#### [Task requirements]
Quote every one of the records below word for word, line by line.

#### [Material for the task]
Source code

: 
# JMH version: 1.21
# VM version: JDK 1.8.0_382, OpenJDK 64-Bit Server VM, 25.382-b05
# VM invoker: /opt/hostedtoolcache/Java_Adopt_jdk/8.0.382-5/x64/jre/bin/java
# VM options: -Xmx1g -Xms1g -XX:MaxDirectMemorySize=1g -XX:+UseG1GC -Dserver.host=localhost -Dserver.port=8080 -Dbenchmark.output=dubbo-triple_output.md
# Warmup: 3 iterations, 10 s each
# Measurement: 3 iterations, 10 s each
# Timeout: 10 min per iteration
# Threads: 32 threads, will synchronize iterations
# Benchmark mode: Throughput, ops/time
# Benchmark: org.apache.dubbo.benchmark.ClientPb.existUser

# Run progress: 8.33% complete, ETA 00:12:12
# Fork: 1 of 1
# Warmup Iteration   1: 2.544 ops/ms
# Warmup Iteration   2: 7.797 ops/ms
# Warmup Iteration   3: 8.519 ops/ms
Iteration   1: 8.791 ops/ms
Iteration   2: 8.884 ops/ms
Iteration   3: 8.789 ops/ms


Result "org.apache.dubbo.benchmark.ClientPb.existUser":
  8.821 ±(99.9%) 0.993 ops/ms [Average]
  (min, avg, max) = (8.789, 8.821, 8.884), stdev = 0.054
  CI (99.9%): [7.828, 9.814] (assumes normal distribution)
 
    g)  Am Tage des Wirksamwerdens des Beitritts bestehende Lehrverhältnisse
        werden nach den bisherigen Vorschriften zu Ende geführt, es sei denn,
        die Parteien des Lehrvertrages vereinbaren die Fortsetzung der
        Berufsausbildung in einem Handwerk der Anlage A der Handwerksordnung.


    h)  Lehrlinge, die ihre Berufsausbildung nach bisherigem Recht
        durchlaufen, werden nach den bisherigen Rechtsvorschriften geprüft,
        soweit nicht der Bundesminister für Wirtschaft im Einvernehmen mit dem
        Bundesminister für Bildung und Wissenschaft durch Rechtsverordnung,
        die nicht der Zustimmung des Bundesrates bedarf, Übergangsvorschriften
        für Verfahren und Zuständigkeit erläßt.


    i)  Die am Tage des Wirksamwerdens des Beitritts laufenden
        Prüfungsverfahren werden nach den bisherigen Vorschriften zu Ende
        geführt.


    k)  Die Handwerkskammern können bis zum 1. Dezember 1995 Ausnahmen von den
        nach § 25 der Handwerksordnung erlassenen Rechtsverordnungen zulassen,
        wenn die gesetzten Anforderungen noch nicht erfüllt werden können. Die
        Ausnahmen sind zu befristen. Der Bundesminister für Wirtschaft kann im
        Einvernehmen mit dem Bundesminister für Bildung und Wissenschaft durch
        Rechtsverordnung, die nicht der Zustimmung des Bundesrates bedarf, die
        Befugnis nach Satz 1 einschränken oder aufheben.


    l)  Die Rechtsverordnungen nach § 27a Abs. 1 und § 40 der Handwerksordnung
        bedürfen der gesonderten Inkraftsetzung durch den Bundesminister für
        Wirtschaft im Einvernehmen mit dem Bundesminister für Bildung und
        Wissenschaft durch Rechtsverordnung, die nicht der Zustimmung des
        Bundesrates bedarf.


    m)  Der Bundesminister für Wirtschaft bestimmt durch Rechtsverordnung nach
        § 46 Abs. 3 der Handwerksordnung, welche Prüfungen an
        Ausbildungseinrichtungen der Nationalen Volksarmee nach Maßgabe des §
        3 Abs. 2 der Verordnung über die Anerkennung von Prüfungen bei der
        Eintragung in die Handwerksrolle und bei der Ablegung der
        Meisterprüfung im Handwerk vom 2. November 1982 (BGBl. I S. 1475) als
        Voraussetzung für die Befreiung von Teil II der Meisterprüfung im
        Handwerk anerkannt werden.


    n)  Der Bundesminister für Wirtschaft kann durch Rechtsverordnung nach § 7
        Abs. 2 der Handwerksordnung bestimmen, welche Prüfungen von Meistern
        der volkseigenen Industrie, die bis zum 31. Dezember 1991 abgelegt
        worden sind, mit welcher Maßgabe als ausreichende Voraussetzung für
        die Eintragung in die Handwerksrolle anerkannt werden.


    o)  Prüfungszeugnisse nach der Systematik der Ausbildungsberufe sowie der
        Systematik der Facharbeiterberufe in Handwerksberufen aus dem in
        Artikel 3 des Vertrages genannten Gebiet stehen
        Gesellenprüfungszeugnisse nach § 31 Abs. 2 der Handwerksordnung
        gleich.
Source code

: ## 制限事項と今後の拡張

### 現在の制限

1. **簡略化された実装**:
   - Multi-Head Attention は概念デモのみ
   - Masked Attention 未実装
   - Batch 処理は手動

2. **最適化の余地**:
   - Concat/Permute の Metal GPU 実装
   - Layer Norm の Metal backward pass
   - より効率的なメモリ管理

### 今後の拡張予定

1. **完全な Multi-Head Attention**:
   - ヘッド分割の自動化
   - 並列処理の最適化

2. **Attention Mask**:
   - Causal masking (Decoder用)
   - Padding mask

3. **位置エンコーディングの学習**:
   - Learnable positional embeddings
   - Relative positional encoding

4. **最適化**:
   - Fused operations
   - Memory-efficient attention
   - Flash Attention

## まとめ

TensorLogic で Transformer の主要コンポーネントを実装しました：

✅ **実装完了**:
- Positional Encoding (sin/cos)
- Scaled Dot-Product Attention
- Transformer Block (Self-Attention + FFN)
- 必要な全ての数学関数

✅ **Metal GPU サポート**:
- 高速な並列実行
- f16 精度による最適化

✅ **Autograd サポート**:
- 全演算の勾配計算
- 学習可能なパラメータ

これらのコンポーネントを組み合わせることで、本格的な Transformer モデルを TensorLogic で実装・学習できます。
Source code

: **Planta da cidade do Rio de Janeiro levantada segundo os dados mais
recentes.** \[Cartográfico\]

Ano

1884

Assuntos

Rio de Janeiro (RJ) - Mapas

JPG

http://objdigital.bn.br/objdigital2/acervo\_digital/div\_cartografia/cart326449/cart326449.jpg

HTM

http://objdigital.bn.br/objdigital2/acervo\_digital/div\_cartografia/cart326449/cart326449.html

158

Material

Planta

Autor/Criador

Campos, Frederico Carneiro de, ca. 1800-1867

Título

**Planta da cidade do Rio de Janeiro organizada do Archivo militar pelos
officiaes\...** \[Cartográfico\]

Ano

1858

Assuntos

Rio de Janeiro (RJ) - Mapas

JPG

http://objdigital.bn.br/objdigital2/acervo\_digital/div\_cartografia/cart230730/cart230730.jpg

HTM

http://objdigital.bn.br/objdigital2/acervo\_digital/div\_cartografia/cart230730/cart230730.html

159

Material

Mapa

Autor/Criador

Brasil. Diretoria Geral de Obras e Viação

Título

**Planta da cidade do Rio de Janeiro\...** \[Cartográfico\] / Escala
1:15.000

#### [Task response]
Source code

: 
# JMH version: 1.21
# VM version: JDK 1.8.0_382, OpenJDK 64-Bit Server VM, 25.382-b05
# VM invoker: /opt/hostedtoolcache/Java_Adopt_jdk/8.0.382-5/x64/jre/bin/java
# VM options: -Xmx1g -Xms1g -XX:MaxDirectMemorySize=1g -XX:+UseG1GC -Dserver.host=localhost -Dserver.port=8080 -Dbenchmark.output=dubbo-triple_output.md
# Warmup: 3 iterations, 10 s each
# Measurement: 3 iterations, 10 s each
# Timeout: 10 min per iteration
# Threads: 32 threads, will synchronize iterations
# Benchmark mode: Throughput, ops/time
# Benchmark: org.apache.dubbo.benchmark.ClientPb.existUser

# Run progress: 8.33% complete, ETA 00:12:12
# Fork: 1 of 1
# Warmup Iteration   1: 2.544 ops/ms
# Warmup Iteration   2: 7.797 ops/ms
# Warmup Iteration   3: 8.519 ops/ms
Iteration   1: 8.791 ops/ms
Iteration   2: 8.884 ops/ms
Iteration   3: 8.789 ops/ms


Result "org.apache.dubbo.benchmark.ClientPb.existUser":
  8.821 ±(99.9%) 0.993 ops/ms [Average]
  (min, avg, max) = (8.789, 8.821, 8.884), stdev = 0.054
  CI (99.9%): [7.828, 9.814] (assumes normal distribution)
 
    g)  Am Tage des Wirksamwerdens des Beitritts bestehende Lehrverhältnisse
        werden nach den bisherigen Vorschriften zu Ende geführt, es sei denn,
        die Parteien des Lehrvertrages vereinbaren die Fortsetzung der
        Berufsausbildung in einem Handwerk der Anlage A der Handwerksordnung.


    h)  Lehrlinge, die ihre Berufsausbildung nach bisherigem Recht
        durchlaufen, werden nach den bisherigen Rechtsvorschriften geprüft,
        soweit nicht der Bundesminister für Wirtschaft im Einvernehmen mit dem
        Bundesminister für Bildung und Wissenschaft durch Rechtsverordnung,
        die nicht der Zustimmung des Bundesrates bedarf, Übergangsvorschriften
        für Verfahren und Zuständigkeit erläßt.


    i)  Die am Tage des Wirksamwerdens des Beitritts laufenden
        Prüfungsverfahren werden nach den bisherigen Vorschriften zu Ende
        geführt.


    k)  Die Handwerkskammern können bis zum 1. Dezember 1995 Ausnahmen von den
        nach § 25 der Handwerksordnung erlassenen Rechtsverordnungen zulassen,
        wenn die gesetzten Anforderungen noch nicht erfüllt werden können. Die
        Ausnahmen sind zu befristen. Der Bundesminister für Wirtschaft kann im
        Einvernehmen mit dem Bundesminister für Bildung und Wissenschaft durch
        Rechtsverordnung, die nicht der Zustimmung des Bundesrates bedarf, die
        Befugnis nach Satz 1 einschränken oder aufheben.


    l)  Die Rechtsverordnungen nach § 27a Abs. 1 und § 40 der Handwerksordnung
        bedürfen der gesonderten Inkraftsetzung durch den Bundesminister für
        Wirtschaft im Einvernehmen mit dem Bundesminister für Bildung und
        Wissenschaft durch Rechtsverordnung, die nicht der Zustimmung des
        Bundesrates bedarf.


    m)  Der Bundesminister für Wirtschaft bestimmt durch Rechtsverordnung nach
        § 46 Abs. 3 der Handwerksordnung, welche Prüfungen an
        Ausbildungseinrichtungen der Nationalen Volksarmee nach Maßgabe des §
        3 Abs. 2 der Verordnung über die Anerkennung von Prüfungen bei der
        Eintragung in die Handwerksrolle und bei der Ablegung der
        Meisterprüfung im Handwerk vom 2. November 1982 (BGBl. I S. 1475) als
        Voraussetzung für die Befreiung von Teil II der Meisterprüfung im
        Handwerk anerkannt werden.


    n)  Der Bundesminister für Wirtschaft kann durch Rechtsverordnung nach § 7
        Abs. 2 der Handwerksordnung bestimmen, welche Prüfungen von Meistern
        der volkseigenen Industrie, die bis zum 31. Dezember 1991 abgelegt
        worden sind, mit welcher Maßgabe als ausreichende Voraussetzung für
        die Eintragung in die Handwerksrolle anerkannt werden.


    o)  Prüfungszeugnisse nach der Systematik der Ausbildungsberufe sowie der
        Systematik der Facharbeiterberufe in Handwerksberufen aus dem in
        Artikel 3 des Vertrages genannten Gebiet stehen
        Gesellenprüfungszeugnisse nach § 31 Abs. 2 der Handwerksordnung
        gleich.
Source code

: ## 制限事項と今後の拡張

### 現在の制限

1. **簡略化された実装**:
   - Multi-Head Attention は概念デモのみ
   - Masked Attention 未実装
   - Batch 処理は手動

2. **最適化の余地**:
   - Concat/Permute の Metal GPU 実装
   - Layer Norm の Metal backward pass
   - より効率的なメモリ管理

### 今後の拡張予定

1. **完全な Multi-Head Attention**:
   - ヘッド分割の自動化
   - 並列処理の最適化

2. **Attention Mask**:
   - Causal masking (Decoder用)
   - Padding mask

3. **位置エンコーディングの学習**:
   - Learnable positional embeddings
   - Relative positional encoding

4. **最適化**:
   - Fused operations
   - Memory-efficient attention
   - Flash Attention

## まとめ

TensorLogic で Transformer の主要コンポーネントを実装しました：

✅ **実装完了**:
- Positional Encoding (sin/cos)
- Scaled Dot-Product Attention
- Transformer Block (Self-Attention + FFN)
- 必要な全ての数学関数

✅ **Metal GPU サポート**:
- 高速な並列実行
- f16 精度による最適化

✅ **Autograd サポート**:
- 全演算の勾配計算
- 学習可能なパラメータ

これらのコンポーネントを組み合わせることで、本格的な Transformer モデルを TensorLogic で実装・学習できます。
Source code

: **Planta da cidade do Rio de Janeiro levantada segundo os dados mais
recentes.** \[Cartográfico\]

Ano

1884

Assuntos

Rio de Janeiro (RJ) - Mapas

JPG

http://objdigital.bn.br/objdigital2/acervo\_digital/div\_cartografia/cart326449/cart326449.jpg

HTM

http://objdigital.bn.br/objdigital2/acervo\_digital/div\_cartografia/cart326449/cart326449.html

158

Material

Planta

Autor/Criador

Campos, Frederico Carneiro de, ca. 1800-1867

Título

**Planta da cidade do Rio de Janeiro organizada do Archivo militar pelos
officiaes\...** \[Cartográfico\]

Ano

1858

Assuntos

Rio de Janeiro (RJ) - Mapas

JPG

http://objdigital.bn.br/objdigital2/acervo\_digital/div\_cartografia/cart230730/cart230730.jpg

HTM

http://objdigital.bn.br/objdigital2/acervo\_digital/div\_cartografia/cart230730/cart230730.html

159

Material

Mapa

Autor/Criador

Brasil. Diretoria Geral de Obras e Viação

Título

**Planta da cidade do Rio de Janeiro\...** \[Cartográfico\] / Escala
1:15.000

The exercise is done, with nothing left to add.